The Challenge of Control
There’s an irony about control here: Given the probabilistic nature of the issue, there’s no guarantee the issue will stay fixed. OpenAI continuously updates its models behind the scenes, even within the same version number, adjusting outputs based on user feedback and new training runs. Each update arrives with different output characteristics that can undo previous behavioral tuning, a phenomenon researchers call the “alignment tax.”

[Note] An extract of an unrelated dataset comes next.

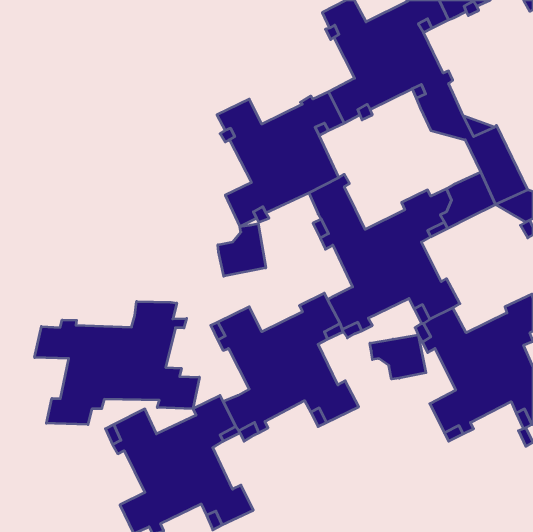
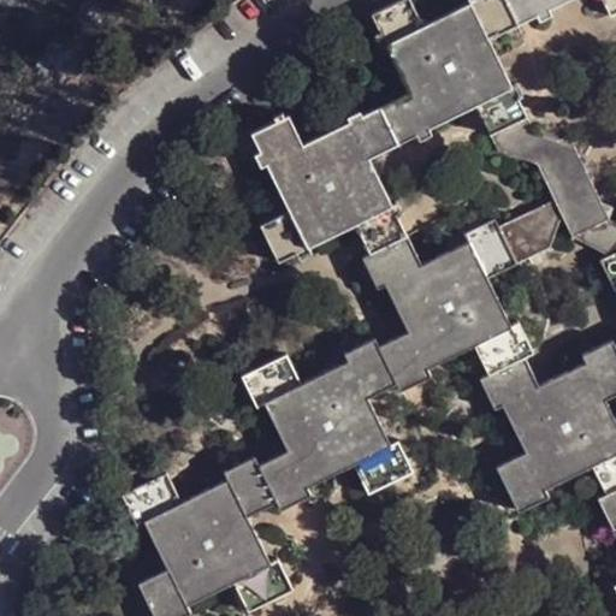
building: [218,224,266,276] -> none
building: [35,301,199,425] -> none
building: [370,335,426,379] -> none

Understanding Neural Networks
Precisely tuning a neural network’s behavior is not yet an exact science. Since all concepts encoded in the network are interconnected by values called weights, adjusting one behavior can alter others in unintended ways. Fix em dash overuse today, and tomorrow’s update (aimed at improving, say, coding capabilities) might inadvertently bring them back, not because OpenAI wants them there, but because that’s the nature of trying to steer a statistical system with millions of competing influences.
The Road to AGI
This gets to an implied question we mentioned earlier. If controlling punctuation use is still a struggle that might pop back up at any time, how far are we from AGI? We can’t know for sure, but it seems increasingly likely that it won’t emerge from a large language model alone. That’s because AGI, a technology that would replicate human general learning ability, would likely require true understanding and self-reflective intentional action, not statistical pattern matching that sometimes aligns with instructions if you happen to get lucky.
Real-World Examples
And speaking of getting lucky, some users still aren’t having luck with controlling em dash use outside of the “custom instructions” feature. Upon being told in-chat to not use em dashes within a chat, ChatGPT updated a saved memory and replied to one X user, “Got it—I’ll stick strictly to short hyphens from now on.”
Conclusion
In conclusion, controlling AI behavior, even in simple tasks like punctuation use, is a complex challenge. The probabilistic nature of neural networks and the continuous updates to AI models make it difficult to achieve consistent results. While we have made progress in fine-tuning AI models, we are still far from achieving true understanding and self-reflective intentional action, which is necessary for AGI.
FAQs
- Q: What is the challenge in controlling AI behavior?
A: The challenge in controlling AI behavior lies in the probabilistic nature of neural networks and the continuous updates to AI models, which can undo previous behavioral tuning. - Q: What is the alignment tax?
A: The alignment tax refers to the phenomenon where updates to AI models can alter their behavior in unintended ways, making it difficult to achieve consistent results. - Q: How far are we from achieving AGI?
A: We can’t know for sure, but it seems increasingly likely that AGI won’t emerge from a large language model alone, and will require true understanding and self-reflective intentional action. - Q: Can AI models be fine-tuned to achieve specific results?
A: Yes, AI models can be fine-tuned to achieve specific results, but the results may not be consistent due to the probabilistic nature of neural networks and continuous updates to AI models.